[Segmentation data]
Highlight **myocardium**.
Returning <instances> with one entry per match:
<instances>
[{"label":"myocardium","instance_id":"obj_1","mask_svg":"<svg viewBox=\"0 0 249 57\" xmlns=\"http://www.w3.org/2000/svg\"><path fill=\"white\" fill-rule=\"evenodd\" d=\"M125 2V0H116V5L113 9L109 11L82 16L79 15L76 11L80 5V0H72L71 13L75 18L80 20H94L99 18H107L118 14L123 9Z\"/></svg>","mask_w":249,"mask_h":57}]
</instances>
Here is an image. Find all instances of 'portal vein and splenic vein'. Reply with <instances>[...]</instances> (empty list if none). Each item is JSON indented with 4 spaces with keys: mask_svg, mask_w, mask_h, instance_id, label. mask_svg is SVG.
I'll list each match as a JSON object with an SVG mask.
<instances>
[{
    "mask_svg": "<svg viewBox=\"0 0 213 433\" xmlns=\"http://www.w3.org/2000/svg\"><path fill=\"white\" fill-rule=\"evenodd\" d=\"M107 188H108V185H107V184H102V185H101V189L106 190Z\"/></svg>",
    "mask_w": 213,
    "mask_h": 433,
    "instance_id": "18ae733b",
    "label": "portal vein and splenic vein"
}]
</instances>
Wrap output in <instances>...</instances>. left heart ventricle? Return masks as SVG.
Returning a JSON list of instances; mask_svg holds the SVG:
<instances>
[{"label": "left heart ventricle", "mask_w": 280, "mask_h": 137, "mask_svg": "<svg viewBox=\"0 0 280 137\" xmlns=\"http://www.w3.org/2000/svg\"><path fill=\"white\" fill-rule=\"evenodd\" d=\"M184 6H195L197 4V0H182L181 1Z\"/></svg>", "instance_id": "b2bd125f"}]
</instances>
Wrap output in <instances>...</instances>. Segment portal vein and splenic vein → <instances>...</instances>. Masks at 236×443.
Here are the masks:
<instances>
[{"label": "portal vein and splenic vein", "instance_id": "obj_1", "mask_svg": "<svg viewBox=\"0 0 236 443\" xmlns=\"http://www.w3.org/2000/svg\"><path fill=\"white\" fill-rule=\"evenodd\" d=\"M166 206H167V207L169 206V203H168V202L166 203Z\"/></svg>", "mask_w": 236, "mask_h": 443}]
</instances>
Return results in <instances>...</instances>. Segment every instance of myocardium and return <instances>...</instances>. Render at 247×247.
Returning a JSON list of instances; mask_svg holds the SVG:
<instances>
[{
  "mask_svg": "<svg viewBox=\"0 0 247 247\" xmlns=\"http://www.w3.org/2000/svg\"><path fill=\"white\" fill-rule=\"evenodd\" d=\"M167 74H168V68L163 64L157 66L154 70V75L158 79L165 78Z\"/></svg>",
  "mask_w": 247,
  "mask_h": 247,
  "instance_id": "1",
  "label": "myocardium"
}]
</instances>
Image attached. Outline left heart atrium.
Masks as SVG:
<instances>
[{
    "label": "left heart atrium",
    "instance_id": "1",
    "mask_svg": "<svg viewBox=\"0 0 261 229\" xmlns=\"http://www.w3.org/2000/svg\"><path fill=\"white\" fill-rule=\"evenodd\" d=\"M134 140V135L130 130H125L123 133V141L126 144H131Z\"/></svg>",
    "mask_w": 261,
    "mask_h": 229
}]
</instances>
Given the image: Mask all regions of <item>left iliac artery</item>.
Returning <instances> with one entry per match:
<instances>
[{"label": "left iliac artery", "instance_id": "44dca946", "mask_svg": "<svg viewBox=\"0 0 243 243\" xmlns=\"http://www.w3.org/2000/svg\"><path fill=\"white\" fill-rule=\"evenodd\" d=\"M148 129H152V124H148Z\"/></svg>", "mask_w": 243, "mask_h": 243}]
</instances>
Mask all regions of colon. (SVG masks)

#### EXERCISE
Reproduce every one of the entries above verbatim, from the first to the last.

#### THE COMPLETED TASK
Highlight **myocardium**.
Returning <instances> with one entry per match:
<instances>
[{"label":"myocardium","instance_id":"obj_1","mask_svg":"<svg viewBox=\"0 0 249 57\" xmlns=\"http://www.w3.org/2000/svg\"><path fill=\"white\" fill-rule=\"evenodd\" d=\"M125 2V0H116V5L113 9L109 11L82 16L79 15L76 11L80 5V0H72L71 13L75 18L80 20H94L99 18H107L118 14L123 9Z\"/></svg>","mask_w":249,"mask_h":57}]
</instances>
Here is an image. Find all instances of 'portal vein and splenic vein'. Reply with <instances>[...]</instances> (empty list if none). Each item is JSON indented with 4 spaces with keys: mask_svg, mask_w, mask_h, instance_id, label. mask_svg is SVG.
I'll list each match as a JSON object with an SVG mask.
<instances>
[{
    "mask_svg": "<svg viewBox=\"0 0 213 433\" xmlns=\"http://www.w3.org/2000/svg\"><path fill=\"white\" fill-rule=\"evenodd\" d=\"M107 188H108V185H107V184H102V185H101V189L106 190Z\"/></svg>",
    "mask_w": 213,
    "mask_h": 433,
    "instance_id": "18ae733b",
    "label": "portal vein and splenic vein"
}]
</instances>
Wrap output in <instances>...</instances>. left heart ventricle? Return masks as SVG.
Returning a JSON list of instances; mask_svg holds the SVG:
<instances>
[{"label": "left heart ventricle", "mask_w": 280, "mask_h": 137, "mask_svg": "<svg viewBox=\"0 0 280 137\" xmlns=\"http://www.w3.org/2000/svg\"><path fill=\"white\" fill-rule=\"evenodd\" d=\"M184 6H195L197 4V0H182L181 1Z\"/></svg>", "instance_id": "b2bd125f"}]
</instances>
Wrap output in <instances>...</instances>. Segment portal vein and splenic vein → <instances>...</instances>. Masks at 236×443.
Here are the masks:
<instances>
[{"label": "portal vein and splenic vein", "instance_id": "obj_1", "mask_svg": "<svg viewBox=\"0 0 236 443\" xmlns=\"http://www.w3.org/2000/svg\"><path fill=\"white\" fill-rule=\"evenodd\" d=\"M166 206H167V207L169 206V203H168V202L166 203Z\"/></svg>", "mask_w": 236, "mask_h": 443}]
</instances>
Return results in <instances>...</instances>. Segment every instance of myocardium and return <instances>...</instances>. Render at 247×247.
Returning a JSON list of instances; mask_svg holds the SVG:
<instances>
[{
  "mask_svg": "<svg viewBox=\"0 0 247 247\" xmlns=\"http://www.w3.org/2000/svg\"><path fill=\"white\" fill-rule=\"evenodd\" d=\"M167 74H168V68L163 64L157 66L154 70V75L158 79L165 78Z\"/></svg>",
  "mask_w": 247,
  "mask_h": 247,
  "instance_id": "1",
  "label": "myocardium"
}]
</instances>
Image attached. Outline left heart atrium.
Masks as SVG:
<instances>
[{
    "label": "left heart atrium",
    "instance_id": "1",
    "mask_svg": "<svg viewBox=\"0 0 261 229\" xmlns=\"http://www.w3.org/2000/svg\"><path fill=\"white\" fill-rule=\"evenodd\" d=\"M134 140V135L130 130H125L123 133V141L126 144H131Z\"/></svg>",
    "mask_w": 261,
    "mask_h": 229
}]
</instances>
Given the image: Mask all regions of <item>left iliac artery</item>.
Returning <instances> with one entry per match:
<instances>
[{"label": "left iliac artery", "instance_id": "44dca946", "mask_svg": "<svg viewBox=\"0 0 243 243\" xmlns=\"http://www.w3.org/2000/svg\"><path fill=\"white\" fill-rule=\"evenodd\" d=\"M148 129H152V124H148Z\"/></svg>", "mask_w": 243, "mask_h": 243}]
</instances>
Mask all regions of colon. (SVG masks)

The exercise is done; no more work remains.